Apesar de gostar de música clássica, o escritor Charles Bukowski não perdoava ninguém.
Anos atrás, em meu début na mídia impressa com o artigo "Jovens Compositores no Brasil" (Revista Concerto, No. 81, Jan/Fev 2003), citei uma passagem para mim muito significativa do escritor Charles Bukowski. "Jamais se é um escritor: a gente tem de se tornar um toda vez que escreve". Apenas quem diariamente lida com a criatividade e a inventividade pode saber o que uma frase como esta significa, e no momento Buk resumiu todo um sentimento que encontrei ressonância em muitos outros colegas.
Mas a questão é quem diabos é Charles Bukowski (ou Buk, para os íntimos)?
Nascido em 1920 em Andernach, na Alemanha, aos três anos mudou-se com sua família para os Estados Unidos, onde viria conhecer o lado nada glamouroso do American way of life (que o matou em 1994). Empregos indigentes, facínoras, prostitutas, pensões baratas, porres e brigas são temas nada agradáveis, mas que uma vez presente no dia-a-dia de Bukowski, farão parte de sua prosa e poesia.
Com vários de seus livros traduzidos para o português (e editados no Brasil), é constante a referência a compositores e à música clássica em sua cáustica escrita. Num mundo miserável material e espiritualmente, a música é a única chama capaz de clarear, um pouco, a densa escuridão das trevas cotidiana.
Mas se engana quem achar que Bukowski trata a música clássica como algo sagrado. Ela é apenas um elemento bem-vindo, sobre o qual talvez exista algo mais elevado a se pensar, mas que a ressaca impede de desenvolver. Em Bukowski os grandes compositores são freqüentemente reduzidos à meras caricaturas.

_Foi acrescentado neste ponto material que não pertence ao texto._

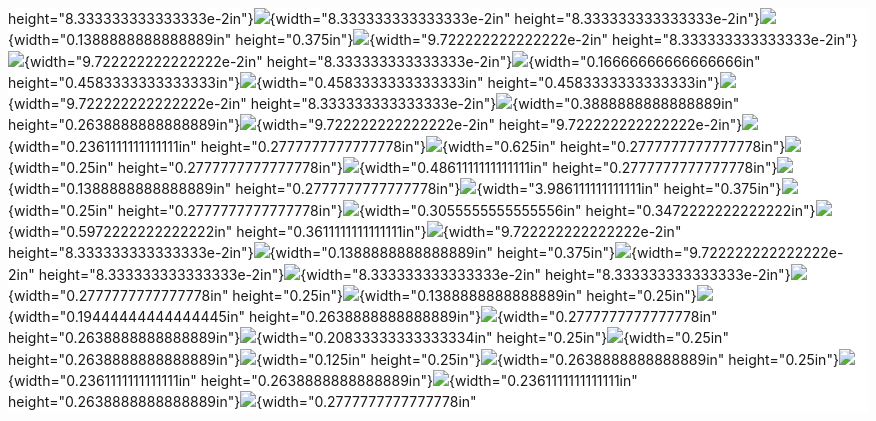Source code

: height="8.333333333333333e-2in"}![](vertopal_346643778c7445d2b1f06bec5b87a871/media/image62.png){width="8.333333333333333e-2in"
height="8.333333333333333e-2in"}![](vertopal_346643778c7445d2b1f06bec5b87a871/media/image63.png){width="0.1388888888888889in"
height="0.375in"}![](vertopal_346643778c7445d2b1f06bec5b87a871/media/image64.png){width="9.722222222222222e-2in"
height="8.333333333333333e-2in"}![](vertopal_346643778c7445d2b1f06bec5b87a871/media/image60.png){width="9.722222222222222e-2in"
height="8.333333333333333e-2in"}![](vertopal_346643778c7445d2b1f06bec5b87a871/media/image65.png){width="0.16666666666666666in"
height="0.4583333333333333in"}![](vertopal_346643778c7445d2b1f06bec5b87a871/media/image66.png){width="0.4583333333333333in"
height="0.4583333333333333in"}![](vertopal_346643778c7445d2b1f06bec5b87a871/media/image67.png){width="9.722222222222222e-2in"
height="8.333333333333333e-2in"}![](vertopal_346643778c7445d2b1f06bec5b87a871/media/image68.png){width="0.3888888888888889in"
height="0.2638888888888889in"}![](vertopal_346643778c7445d2b1f06bec5b87a871/media/image69.png){width="9.722222222222222e-2in"
height="9.722222222222222e-2in"}![](vertopal_346643778c7445d2b1f06bec5b87a871/media/image70.png){width="0.2361111111111111in"
height="0.2777777777777778in"}![](vertopal_346643778c7445d2b1f06bec5b87a871/media/image71.png){width="0.625in"
height="0.2777777777777778in"}![](vertopal_346643778c7445d2b1f06bec5b87a871/media/image72.png){width="0.25in"
height="0.2777777777777778in"}![](vertopal_346643778c7445d2b1f06bec5b87a871/media/image73.png){width="0.4861111111111111in"
height="0.2777777777777778in"}![](vertopal_346643778c7445d2b1f06bec5b87a871/media/image74.png){width="0.1388888888888889in"
height="0.2777777777777778in"}![](vertopal_346643778c7445d2b1f06bec5b87a871/media/image75.png){width="3.986111111111111in"
height="0.375in"}![](vertopal_346643778c7445d2b1f06bec5b87a871/media/image76.png){width="0.25in"
height="0.2777777777777778in"}![](vertopal_346643778c7445d2b1f06bec5b87a871/media/image77.png){width="0.3055555555555556in"
height="0.3472222222222222in"}![](vertopal_346643778c7445d2b1f06bec5b87a871/media/image78.png){width="0.5972222222222222in"
height="0.3611111111111111in"}![](vertopal_346643778c7445d2b1f06bec5b87a871/media/image79.png){width="9.722222222222222e-2in"
height="8.333333333333333e-2in"}![](vertopal_346643778c7445d2b1f06bec5b87a871/media/image80.png){width="0.1388888888888889in"
height="0.375in"}![](vertopal_346643778c7445d2b1f06bec5b87a871/media/image79.png){width="9.722222222222222e-2in"
height="8.333333333333333e-2in"}![](vertopal_346643778c7445d2b1f06bec5b87a871/media/image81.png){width="8.333333333333333e-2in"
height="8.333333333333333e-2in"}![](vertopal_346643778c7445d2b1f06bec5b87a871/media/image82.png){width="0.2777777777777778in"
height="0.25in"}![](vertopal_346643778c7445d2b1f06bec5b87a871/media/image83.png){width="0.1388888888888889in"
height="0.25in"}![](vertopal_346643778c7445d2b1f06bec5b87a871/media/image84.png){width="0.19444444444444445in"
height="0.2638888888888889in"}![](vertopal_346643778c7445d2b1f06bec5b87a871/media/image85.png){width="0.2777777777777778in"
height="0.2638888888888889in"}![](vertopal_346643778c7445d2b1f06bec5b87a871/media/image86.png){width="0.20833333333333334in"
height="0.25in"}![](vertopal_346643778c7445d2b1f06bec5b87a871/media/image87.png){width="0.25in"
height="0.2638888888888889in"}![](vertopal_346643778c7445d2b1f06bec5b87a871/media/image88.png){width="0.125in"
height="0.25in"}![](vertopal_346643778c7445d2b1f06bec5b87a871/media/image89.png){width="0.2638888888888889in"
height="0.25in"}![](vertopal_346643778c7445d2b1f06bec5b87a871/media/image90.png){width="0.2361111111111111in"
height="0.2638888888888889in"}![](vertopal_346643778c7445d2b1f06bec5b87a871/media/image91.png){width="0.2361111111111111in"
height="0.2638888888888889in"}![](vertopal_346643778c7445d2b1f06bec5b87a871/media/image92.png){width="0.2777777777777778in"
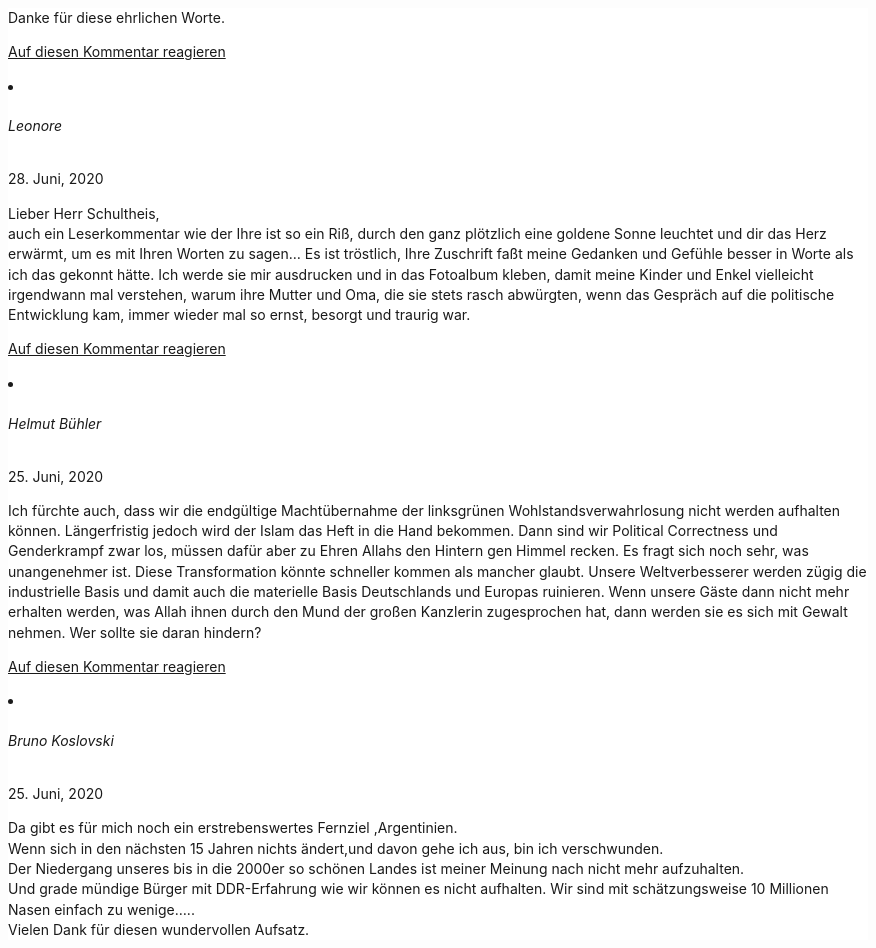 Danke für diese ehrlichen Worte.

<a rel="nofollow" class="comment-reply-link" href="#comment-59862" data-commentid="59862" data-postid="11445" data-belowelement="comment-59862" data-respondelement="respond" data-replyto="Antworte auf Immo Sennewald" aria-label="Antworte auf Immo Sennewald">Auf diesen Kommentar reagieren</a> 


</li>
<li class="comment odd alt depth-2 clearfix" id="li-comment-60315">
<h6 class="author">Leonore</h6> <span class="date">28. Juni, 2020</span>



Lieber Herr Schultheis,<br>
auch ein Leserkommentar wie der Ihre ist so ein Riß, durch den ganz plötzlich eine goldene Sonne leuchtet und dir das Herz erwärmt, um es mit Ihren Worten zu sagen&#8230; Es ist tröstlich, Ihre Zuschrift faßt meine Gedanken und Gefühle besser in Worte als ich das gekonnt hätte. Ich werde sie mir ausdrucken und in das Fotoalbum kleben, damit meine Kinder und Enkel vielleicht irgendwann mal verstehen, warum ihre Mutter und Oma, die sie stets rasch abwürgten, wenn das Gespräch auf die politische Entwicklung kam, immer wieder mal so ernst, besorgt und traurig war.

<a rel="nofollow" class="comment-reply-link" href="#comment-60315" data-commentid="60315" data-postid="11445" data-belowelement="comment-60315" data-respondelement="respond" data-replyto="Antworte auf Leonore" aria-label="Antworte auf Leonore">Auf diesen Kommentar reagieren</a> 


</li>
</ul>
</li>
<li class="comment even thread-even depth-1 clearfix" id="li-comment-59549">
<h6 class="author">Helmut Bühler</h6> <span class="date">25. Juni, 2020</span>



Ich fürchte auch, dass wir die endgültige Machtübernahme der linksgrünen Wohlstandsverwahrlosung nicht werden aufhalten können. Längerfristig jedoch wird der Islam das Heft in die Hand bekommen. Dann sind wir Political Correctness und Genderkrampf zwar los, müssen dafür aber zu Ehren Allahs den Hintern gen Himmel recken. Es fragt sich noch sehr, was unangenehmer ist. Diese Transformation könnte schneller kommen als mancher glaubt. Unsere Weltverbesserer werden zügig die industrielle Basis und damit auch die materielle Basis Deutschlands und Europas ruinieren. Wenn unsere Gäste dann nicht mehr erhalten werden, was Allah ihnen durch den Mund der großen Kanzlerin zugesprochen hat, dann werden sie es sich mit Gewalt nehmen. Wer sollte sie daran hindern?

<a rel="nofollow" class="comment-reply-link" href="#comment-59549" data-commentid="59549" data-postid="11445" data-belowelement="comment-59549" data-respondelement="respond" data-replyto="Antworte auf Helmut Bühler" aria-label="Antworte auf Helmut Bühler">Auf diesen Kommentar reagieren</a> 


</li>
<li class="comment odd alt thread-odd thread-alt depth-1 clearfix" id="li-comment-59562">
<h6 class="author">Bruno Koslovski</h6> <span class="date">25. Juni, 2020</span>



Da gibt es für mich noch ein erstrebenswertes Fernziel ,Argentinien.<br>
Wenn sich in den nächsten 15 Jahren nichts ändert,und davon gehe ich aus, bin ich verschwunden.<br>
Der Niedergang unseres bis in die 2000er so schönen Landes ist meiner Meinung nach nicht mehr aufzuhalten.<br>
Und grade mündige Bürger mit DDR-Erfahrung wie wir können es nicht aufhalten. Wir sind mit schätzungsweise 10 Millionen Nasen einfach zu wenige&#8230;..<br>
Vielen Dank für diesen wundervollen Aufsatz.
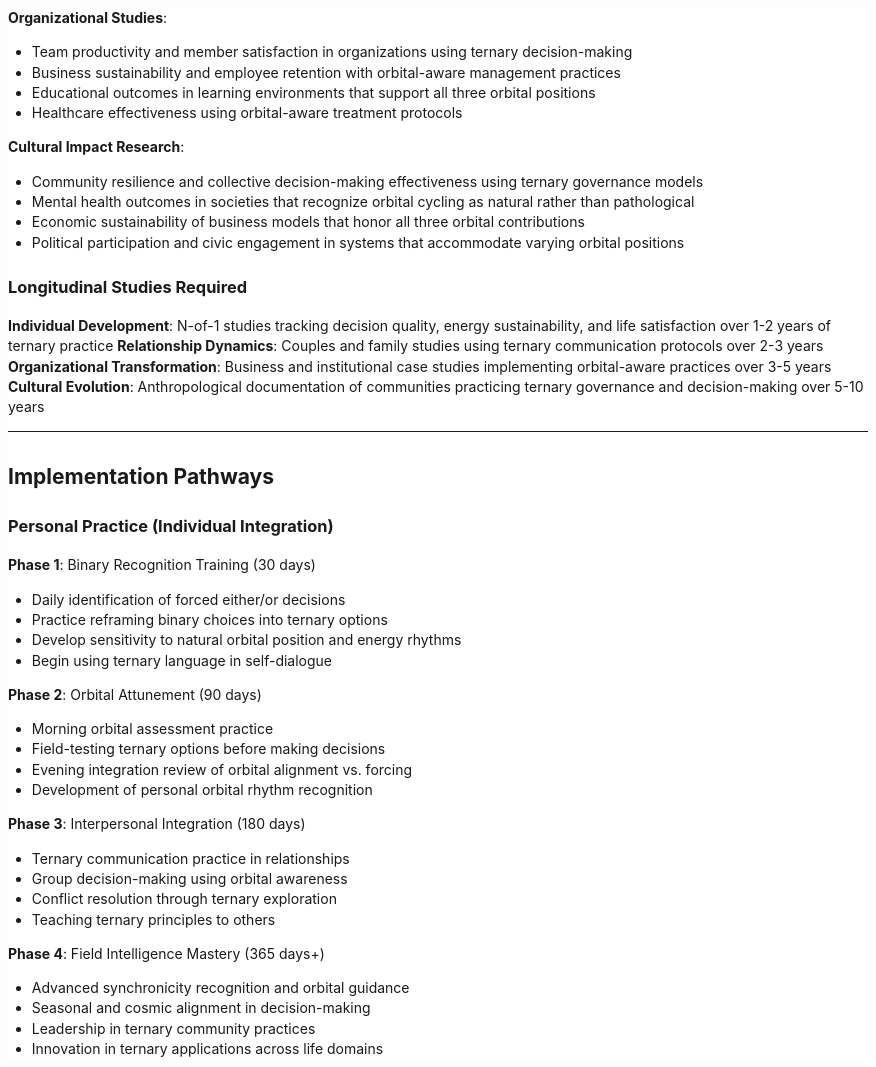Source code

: **Organizational Studies**:
- Team productivity and member satisfaction in organizations using ternary decision-making
- Business sustainability and employee retention with orbital-aware management practices
- Educational outcomes in learning environments that support all three orbital positions
- Healthcare effectiveness using orbital-aware treatment protocols

**Cultural Impact Research**:
- Community resilience and collective decision-making effectiveness using ternary governance models
- Mental health outcomes in societies that recognize orbital cycling as natural rather than pathological
- Economic sustainability of business models that honor all three orbital contributions
- Political participation and civic engagement in systems that accommodate varying orbital positions

### Longitudinal Studies Required
**Individual Development**: N-of-1 studies tracking decision quality, energy sustainability, and life satisfaction over 1-2 years of ternary practice
**Relationship Dynamics**: Couples and family studies using ternary communication protocols over 2-3 years
**Organizational Transformation**: Business and institutional case studies implementing orbital-aware practices over 3-5 years  
**Cultural Evolution**: Anthropological documentation of communities practicing ternary governance and decision-making over 5-10 years

---

## Implementation Pathways

### Personal Practice (Individual Integration)
**Phase 1**: Binary Recognition Training (30 days)
- Daily identification of forced either/or decisions
- Practice reframing binary choices into ternary options
- Develop sensitivity to natural orbital position and energy rhythms
- Begin using ternary language in self-dialogue

**Phase 2**: Orbital Attunement (90 days)
- Morning orbital assessment practice
- Field-testing ternary options before making decisions  
- Evening integration review of orbital alignment vs. forcing
- Development of personal orbital rhythm recognition

**Phase 3**: Interpersonal Integration (180 days)
- Ternary communication practice in relationships
- Group decision-making using orbital awareness
- Conflict resolution through ternary exploration
- Teaching ternary principles to others

**Phase 4**: Field Intelligence Mastery (365 days+)
- Advanced synchronicity recognition and orbital guidance
- Seasonal and cosmic alignment in decision-making
- Leadership in ternary community practices
- Innovation in ternary applications across life domains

No livro de poemas "The days run away like wild horses over the hills" (Ecco, 1969), Buk faz diversas referências à música e à alguns compositores, em poemas como "a night of Mozart", "to hell with Robert Schumann" e o non-sense (e divertido) "L. Beethoven, half-back", que segue abaixo numa tradução feita especialmente para celebrar o outro lado da outra música. Have fun!
L. Beethoven, half-back*
por Chales Bukowski
(trad. Leonardo Martinelli)
ele apareceu do meio do time;
Ludwig V. Beethoven, bloqueando
o meio de campo. ele estava realmente
estragado. mas ele bebe cerveja
e toca piano a noite toda.
Schiller, seu aloprado, ele
disse. deixe as mulheres em paz.
as mulheres serão sempre as
mesmas. não esquenta, quando você
precisar de uma, ela estará lá.
e Tchaikovsky, ele disse,
tome algumas vitaminas. eu não
ligo que você é uma bicha:
apenas fique longe
de mim. este é o problema
com todos vocês, caras:
vocês são muito
pálidos!
eu tomei um encontrão do G. B. Shaw
e caí perto da linha final;
Beethoven tirou do lance 3 caras,
e quando eu passei
ele disse, eu descolei
duas minas para hoje de noite
não machuque
nada
que você vá precisar
mais tarde...
Eu disparei no campo
cruzando as jardas
como um maluco. B. estava
estudando harmonia, mas
eu duvido se ele consegue
mesmo
fazer isto. ele é apenas
um alemão
gordo e cervejeiro
* Todo o poema está ambientado numa partida de futebol americano. "Half-back" é o nome da posição do jogador que fica na frete dos "fullbacks" e atrás dos "forwards". Poderia ser traduzido como "meio-campo", mas preferi manter o original em inglês.